### Task instructions
[A] Using the text on piezoelectric signatures, answer each question on its own line, marking the answers (i), (ii) and (iii) to match:
(i) Which security measures currently in practice does it name?
(ii) Which codes did the hypothesis propose for encoding and comparing piezoelectric signatures?
(iii) Which course is the project for?
[B] Can you turn the paragraph of the text on piezoelectric signatures that begins "When assembling machines" into a short list that keeps its main facts?
[C] Update the text on piezoelectric signatures from "This project was" up to and including "shows great promise.", replacing "promise" with "potential".

### Passage shown
Honors Enrichment Project for CS 4277 - Cyber Security

Using Reed-Solomon Codes to Compare Piezoelectric Signatures for Manufacturing Security

Background

When assembling machines, it is important for manufacturers to know that every part is authentic and high quality. Since the creation of many parts is outsourced, these objects are vulnerable to being replaced by counterfeit products of lesser quality or being tampered with before they are integrated. If security measures are not taken to ensure that the components of planes and other devices are legitimate, people and systems are put at risk. The security measures currently in practice include barcodes and serial numbers which can be cheaply copied onto a counterfeit part and still allow for the product to be altered. A physically unclonable function that can identify an authentic part would be a much more secure method to ensure the integrity of a product throughout its transport and usage. Piezoelectric signatures appear to be a promising solution, as each instance of a part has a unique impedance identity. This is due to the fact that there is slight variation in the process of manufacturing a part, the way that the piezoelectric sensor is attached, and the sensor itself. If a piezoelectric sensor is attached to an item, the impedance identity can be measured by the recipient and compared to the signature that was measured by the manufacturer, confirming that the product has not been altered in any way in transit. It would be likely impossible, and certainly costly, for an attacker to guess an item’s impedance identity, which makes this method secure. One of the remaining tasks before implementing the use of piezoelectric signatures in manufacturing security is to establish a method for encoding the impedance identity in an efficient and meaningful way.

Hypothesis

This project was based on the hypothesis that Reed-Solomon codes might be useful for developing a scheme for encoding and comparing piezoelectric signatures, and this work indicates that this hypothesis shows great promise.

### Records supplied
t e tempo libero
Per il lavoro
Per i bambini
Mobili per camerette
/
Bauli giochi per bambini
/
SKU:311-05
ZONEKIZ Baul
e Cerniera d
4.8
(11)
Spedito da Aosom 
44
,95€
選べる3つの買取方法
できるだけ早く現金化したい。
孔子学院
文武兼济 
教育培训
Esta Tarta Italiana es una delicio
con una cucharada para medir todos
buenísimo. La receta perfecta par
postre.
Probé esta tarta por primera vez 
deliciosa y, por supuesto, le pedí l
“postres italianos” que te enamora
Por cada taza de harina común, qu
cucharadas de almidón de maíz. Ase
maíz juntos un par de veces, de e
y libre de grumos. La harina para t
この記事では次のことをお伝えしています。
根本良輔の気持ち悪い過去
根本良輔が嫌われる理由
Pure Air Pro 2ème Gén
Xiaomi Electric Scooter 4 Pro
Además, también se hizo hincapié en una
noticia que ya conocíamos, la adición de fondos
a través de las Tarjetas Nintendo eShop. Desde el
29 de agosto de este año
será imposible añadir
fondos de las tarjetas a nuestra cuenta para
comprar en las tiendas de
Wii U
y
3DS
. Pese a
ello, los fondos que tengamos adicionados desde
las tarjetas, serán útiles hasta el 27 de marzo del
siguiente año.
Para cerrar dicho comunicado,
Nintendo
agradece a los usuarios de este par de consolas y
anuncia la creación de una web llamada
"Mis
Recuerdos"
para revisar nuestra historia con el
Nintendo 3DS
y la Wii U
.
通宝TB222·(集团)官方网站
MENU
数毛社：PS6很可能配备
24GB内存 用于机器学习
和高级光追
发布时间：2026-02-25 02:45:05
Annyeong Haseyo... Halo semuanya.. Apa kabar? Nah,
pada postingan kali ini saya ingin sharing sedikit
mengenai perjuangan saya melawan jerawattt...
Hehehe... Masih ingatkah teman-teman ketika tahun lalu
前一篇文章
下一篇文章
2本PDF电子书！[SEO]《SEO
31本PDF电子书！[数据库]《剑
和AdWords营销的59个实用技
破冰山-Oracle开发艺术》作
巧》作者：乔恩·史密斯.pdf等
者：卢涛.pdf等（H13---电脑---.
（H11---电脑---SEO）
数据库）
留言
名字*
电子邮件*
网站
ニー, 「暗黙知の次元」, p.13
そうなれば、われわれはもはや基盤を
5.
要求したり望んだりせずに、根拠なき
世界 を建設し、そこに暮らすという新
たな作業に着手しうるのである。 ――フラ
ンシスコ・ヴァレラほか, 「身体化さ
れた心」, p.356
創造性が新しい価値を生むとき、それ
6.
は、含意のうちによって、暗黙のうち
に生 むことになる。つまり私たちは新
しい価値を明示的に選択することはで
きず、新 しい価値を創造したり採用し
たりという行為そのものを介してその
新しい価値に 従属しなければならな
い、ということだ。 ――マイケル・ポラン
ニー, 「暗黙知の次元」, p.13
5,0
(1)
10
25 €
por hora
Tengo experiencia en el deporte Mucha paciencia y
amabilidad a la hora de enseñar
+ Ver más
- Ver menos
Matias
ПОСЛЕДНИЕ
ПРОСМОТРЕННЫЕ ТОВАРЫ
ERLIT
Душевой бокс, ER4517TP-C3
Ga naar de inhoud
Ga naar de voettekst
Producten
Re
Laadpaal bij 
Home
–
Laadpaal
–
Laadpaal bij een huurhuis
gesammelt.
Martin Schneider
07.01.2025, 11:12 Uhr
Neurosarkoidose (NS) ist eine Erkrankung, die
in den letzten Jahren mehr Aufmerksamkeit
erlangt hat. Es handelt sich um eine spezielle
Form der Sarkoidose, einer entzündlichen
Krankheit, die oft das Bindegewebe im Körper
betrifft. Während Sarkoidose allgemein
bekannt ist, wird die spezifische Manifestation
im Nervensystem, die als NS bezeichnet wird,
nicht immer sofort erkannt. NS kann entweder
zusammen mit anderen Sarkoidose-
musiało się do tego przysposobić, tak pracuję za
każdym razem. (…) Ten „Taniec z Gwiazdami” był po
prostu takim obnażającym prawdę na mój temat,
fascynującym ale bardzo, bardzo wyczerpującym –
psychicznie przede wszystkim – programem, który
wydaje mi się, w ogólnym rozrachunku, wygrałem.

### Task-by-task results
[A]
(i) Barcodes and serial numbers.
(ii) Reed-Solomon codes.
(iii) CS 4277 - Cyber Security.

[B]
- Manufacturers need to know every part is authentic and high quality.
- Outsourced parts can be swapped for lower-quality counterfeits or tampered with before integration, which puts people and systems at risk.
- Current measures such as barcodes and serial numbers can be cheaply copied onto a counterfeit and still allow alteration.
- A physically unclonable function would be a far more secure way to ensure integrity during transport and use.
- Piezoelectric signatures are promising because each part has a unique impedance identity. This comes from slight variations in manufacturing, in how the sensor is attached, and in the sensor itself.
- The recipient can measure the impedance identity and compare it with the manufacturer's signature to confirm that the part was not altered in transit.
- Guessing an item's impedance identity would likely be impossible and certainly costly for an attacker.
- One remaining task is to find an efficient and meaningful way to encode the impedance identity.

[C]
This project was based on the hypothesis that Reed-Solomon codes might be useful for developing a scheme for encoding and comparing piezoelectric signatures, and this work indicates that this hypothesis shows great potential.